Congratulations to the Golden State Warriors! On Monday night, the NBA’s version of Godzilla rose up and devoured the Cleveland Cavaliers again to win this year’s crown by a four games to one margin. The same two teams have now faced-off for the NBA Championship for three consecutive years with Golden State now owning a 2-1 advantage. Will these two teams meet yet again in 2018?
Predictably, the sports media is in overdrive trying to figure out how the other 29 teams in the NBA can defeat this Golden State juggernaut next season and beyond. The whiners believe that the winners must have cheated their way to the top. Can’t the NBA add new rules to prevent these so-called super-teams like Golden State and Cleveland from beating-up on the other teams every season?
Let’s take a closer look at how these obviously sneaky and evil Golden State Warriors moved their way to the top of the NBA.
Of the Warrior’s starting five, two players were selected in the first round (Stephen Curry – 7th overall pick in 2009 and Klay Thompson – 11th overall in 2011) while Draymond Green was drafted in the second round (35th pick overall in 2012). The other two starters were drafted by other teams and came via free agency. The center, Zaza Pachulia, was a second round pick in 2003 and had already played for five other NBA teams. The final starter, Kevin Durant, was a first round pick (2nd overall selection by Seattle/OKC in 2007) and came to Golden State last year via free agency in search of a championship ring (gasp – how selfish of him!).
In summary – three draft picks by Golden State, a 14-year NBA journeyman center, and a high-profile (and high scoring) free agent signee. That’s it.
By tragic comparison, this year’s worst team, the Brooklyn Nets, has drafted 30 players in the first and second rounds since the year 2000. Only one player (Brook Lopez – 10th overall pick in 2008) remains on the roster. Most of the other 29 picks? Gone. Like, out-of-the-league gone.
Get your pencil ready for one of the secrets! Draft good players, develop those good players, and keep those good players.
But wait! Who drafted these players? Yes, the team’s ownership, general manager, and coaches all help to make those draft/hiring decisions.
From 1994 through 2011, the Golden State Warriors epitomized losing. Only one playoff team in 17 years.
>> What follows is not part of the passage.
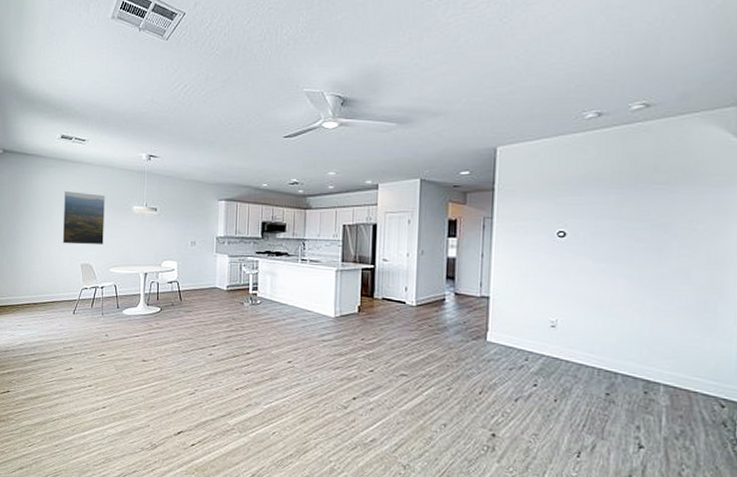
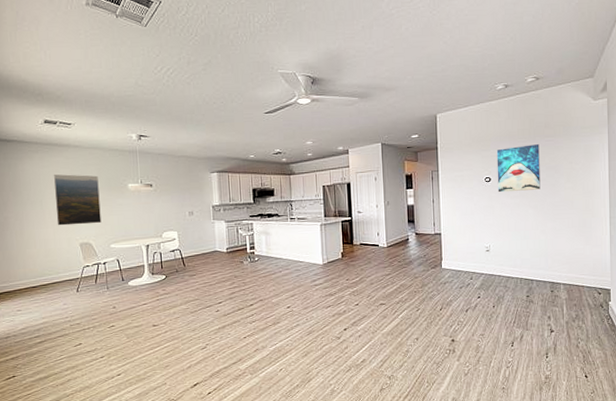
wall art: none [574,193,643,254] -> present [496,144,541,192]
Fortunately for Warriors fans, an infusion of new ownership (Joe Lacob) bought the franchise in 2010. Lacob, who made his fortune working with a venture capital investing firm, also learned the NBA ropes as a part-owner of the Boston Celtics from 2006-2010. The new owner hired a new general manager, Bob Myers, in 2011 and the current head coach, Steve Kerr, was brought in to lead the team in 2014. Kerr was a former NBA player with seven championship rings (five in Chicago and two with San Antonio) and had most recently been the general manager with the Phoenix Suns. No NBA head coaching experience!
In summary, the Golden State Warriors now have a motivated owner with a history of business success who wants to build and maintain a winner. He hired a general manager who drafted talented and unselfish players. Then, a bright head coach with seven championship rings was added to help guide a talented group of players on how to play unselfishly and to win championships.
All of this was done within the current rules of the NBA’s salary constraints.
OK, these aren’t really secrets. San Antonio has known this for twenty years (with five championships). And Boston is learning quickly.
Pick a business – any business. A company/organization/team with great management which empowers its employees to succeed usually rises to the top year after year. Warren Buffett has been buying companies with those same qualities for decades. Buffett wisely leaves the management team alone to keep doing the same thing and continue to build more profits and value.
So, sports fans. Watch your favorite team’s ownership, the GM and coaches, and the annual player drafts very carefully. The consistently good teams will select the type of players (skills and character) which best fit their system. And, like a good business, they usually keep winning. Year after year after year!